The positive reversal was widely attributed to the bullish outlook that a stronger dollar and higher US rates from increased spending could weaken the yen and improve export earnings.
The market’s dichotomous performance in 2016 best illustrates the value of active investing, which allows for dynamic reallocation to avoid major drawdowns and increase participation during upswings. And in light of the Bank of Japan’s active purchasing of exchange-traded funds (ETF) – the central bank nearly doubled its ETF-buying commitment in August from JPY3.3 trillion (US$29 billion) to nearly JPY6 trillion (US$50 billion) per year – active management is all the more critical to ensure that portfolio valuations are not being inflated by stimulus.

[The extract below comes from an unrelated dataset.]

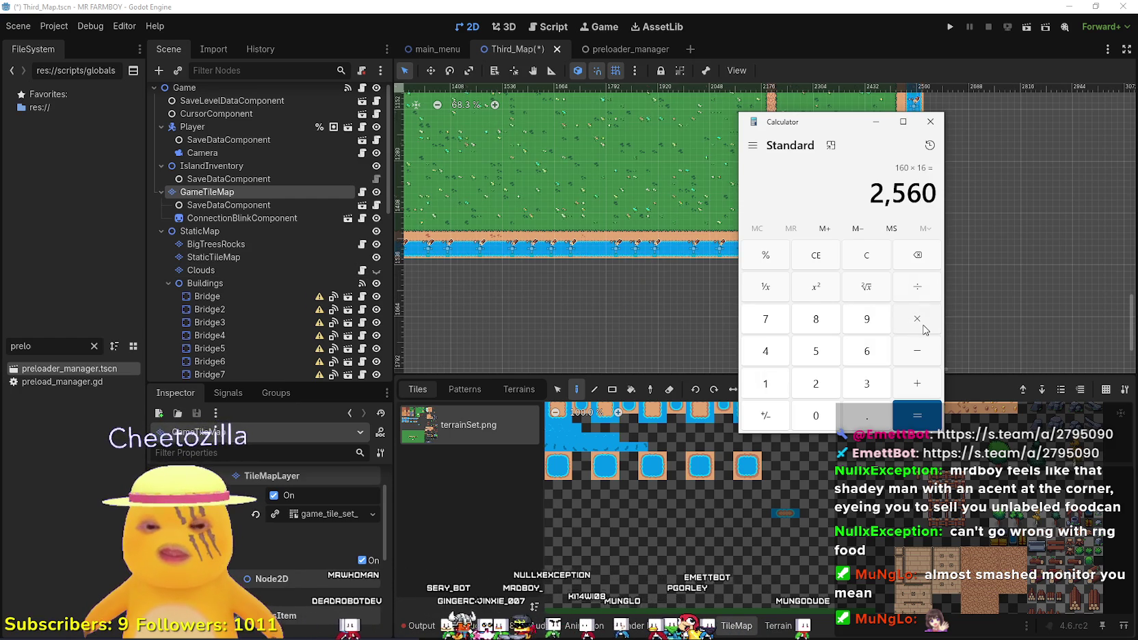
{"action": "type", "text": "2"}
{"action": "key", "text": "Return"}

Such a backdrop bodes well for Eastspring and its bottom-up approach anchored around valuations to take advantage of market mispricing. The firm’s Japanese equity capability is underpinned by a deliberately compact team, designed for optimisation and boasting an average 19 years of investment experience. Investment capabilities aside, Eastspring’s focus on delivering client-oriented solutions spans value-added services such as product training and panel discussions with investment experts.
Eastspring Investments’ accomplishments have not gone unnoticed by Asia’s private banking gatekeepers, who have selected the firm as this year’s Best Fund Provider – Japan Equity.